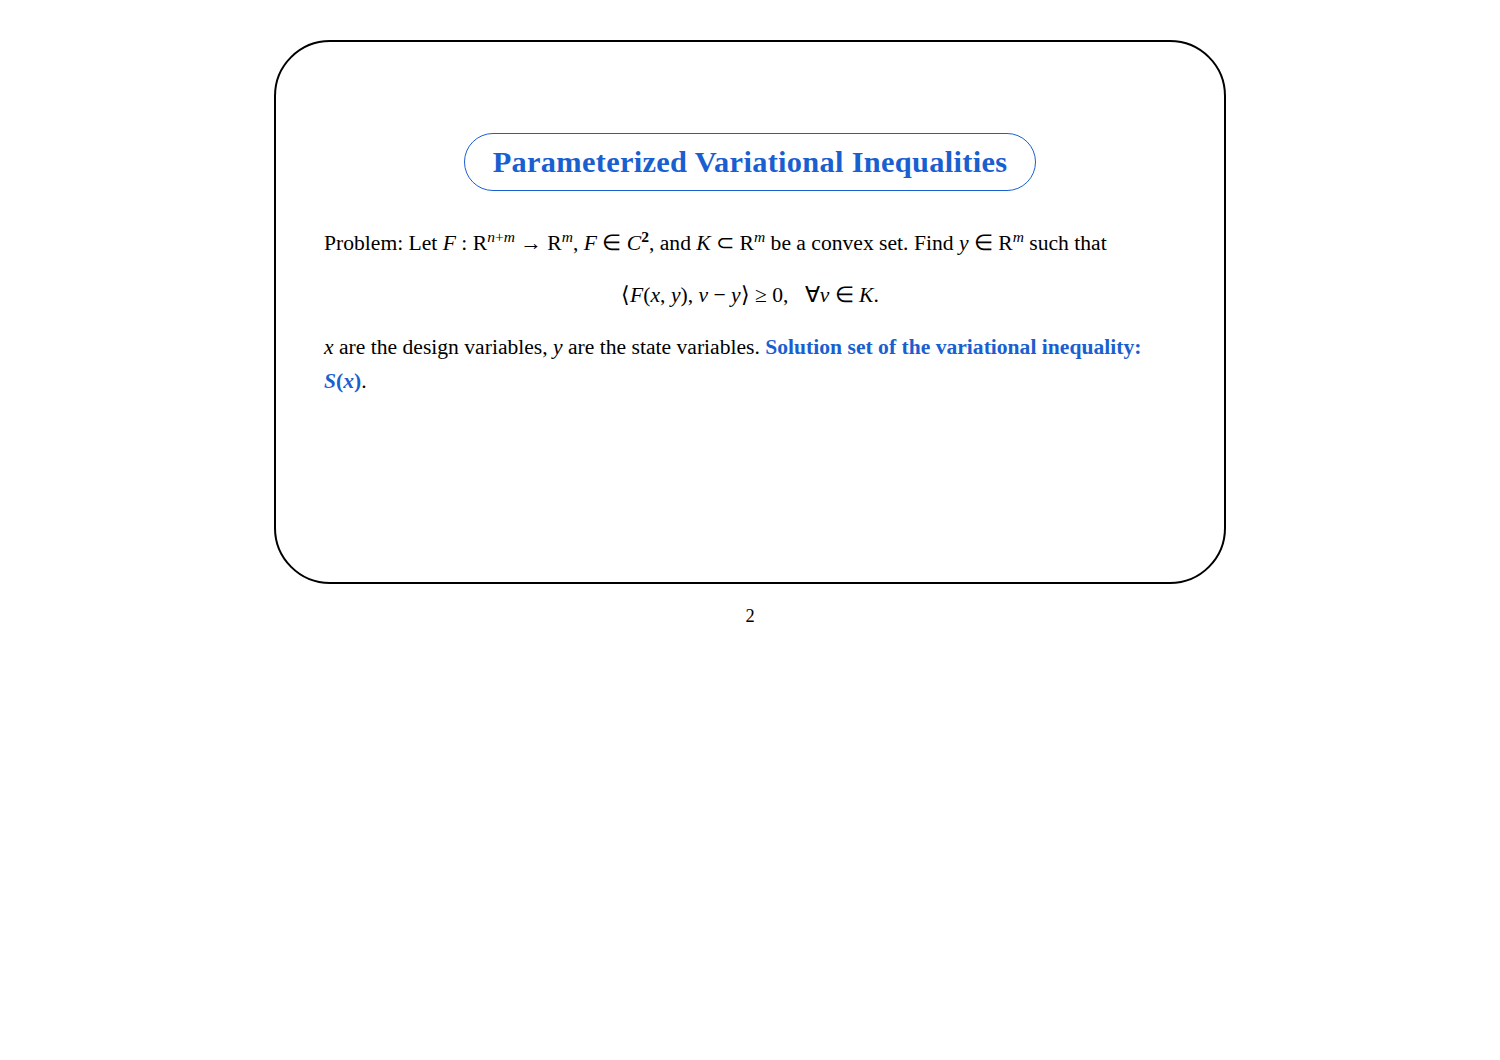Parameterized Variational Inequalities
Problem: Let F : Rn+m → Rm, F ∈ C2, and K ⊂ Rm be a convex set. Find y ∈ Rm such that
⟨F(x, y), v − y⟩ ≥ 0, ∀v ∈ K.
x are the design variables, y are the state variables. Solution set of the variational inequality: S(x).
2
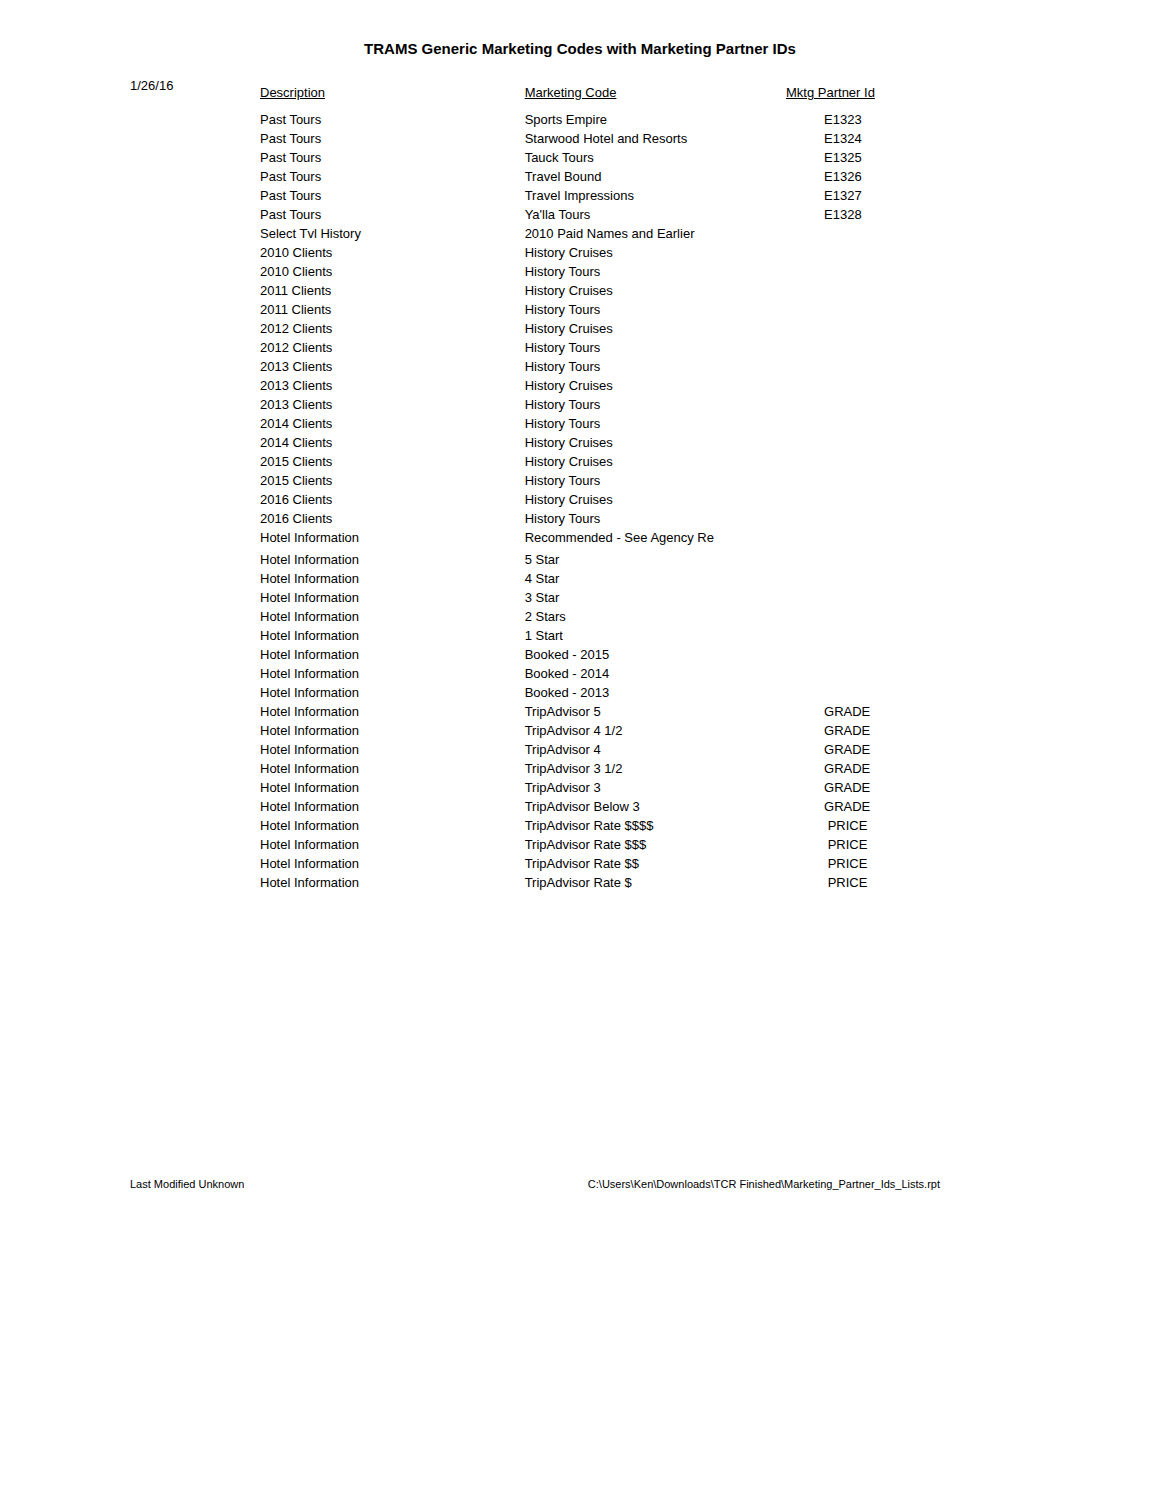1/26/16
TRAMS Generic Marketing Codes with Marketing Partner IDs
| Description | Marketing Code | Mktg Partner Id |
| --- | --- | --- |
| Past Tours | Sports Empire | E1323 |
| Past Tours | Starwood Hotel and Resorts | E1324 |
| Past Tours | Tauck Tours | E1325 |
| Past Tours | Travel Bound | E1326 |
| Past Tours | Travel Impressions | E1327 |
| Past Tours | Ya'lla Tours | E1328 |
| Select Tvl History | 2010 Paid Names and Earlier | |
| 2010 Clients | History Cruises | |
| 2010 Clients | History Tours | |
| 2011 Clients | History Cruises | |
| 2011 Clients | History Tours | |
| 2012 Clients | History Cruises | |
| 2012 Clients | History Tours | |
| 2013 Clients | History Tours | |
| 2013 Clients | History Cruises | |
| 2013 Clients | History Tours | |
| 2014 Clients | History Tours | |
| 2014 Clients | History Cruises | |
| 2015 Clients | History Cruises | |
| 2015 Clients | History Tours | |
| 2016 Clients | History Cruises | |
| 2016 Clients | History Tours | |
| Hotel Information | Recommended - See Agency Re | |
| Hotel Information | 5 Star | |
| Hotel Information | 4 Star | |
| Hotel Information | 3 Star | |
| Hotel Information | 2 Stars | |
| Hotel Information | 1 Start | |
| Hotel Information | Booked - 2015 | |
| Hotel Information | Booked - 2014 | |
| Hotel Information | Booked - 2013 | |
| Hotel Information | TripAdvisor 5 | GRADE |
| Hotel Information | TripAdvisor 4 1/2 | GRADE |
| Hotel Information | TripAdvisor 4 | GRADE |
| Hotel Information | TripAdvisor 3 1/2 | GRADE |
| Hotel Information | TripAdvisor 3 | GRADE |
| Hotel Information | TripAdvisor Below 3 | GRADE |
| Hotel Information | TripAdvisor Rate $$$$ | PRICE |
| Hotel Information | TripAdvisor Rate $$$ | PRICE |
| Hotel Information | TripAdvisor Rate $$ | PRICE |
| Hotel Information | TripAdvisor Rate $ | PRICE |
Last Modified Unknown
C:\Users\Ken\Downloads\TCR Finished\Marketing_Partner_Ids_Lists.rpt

→ WHAT YOU SHOULD DO
Copy every line where the word "PRICE" is present in the entries above.

→ SOLUTION FOR THIS PROBLEM
| Hotel Information | TripAdvisor Rate $$$$ | PRICE |
| Hotel Information | TripAdvisor Rate $$$ | PRICE |
| Hotel Information | TripAdvisor Rate $$ | PRICE |
| Hotel Information | TripAdvisor Rate $ | PRICE |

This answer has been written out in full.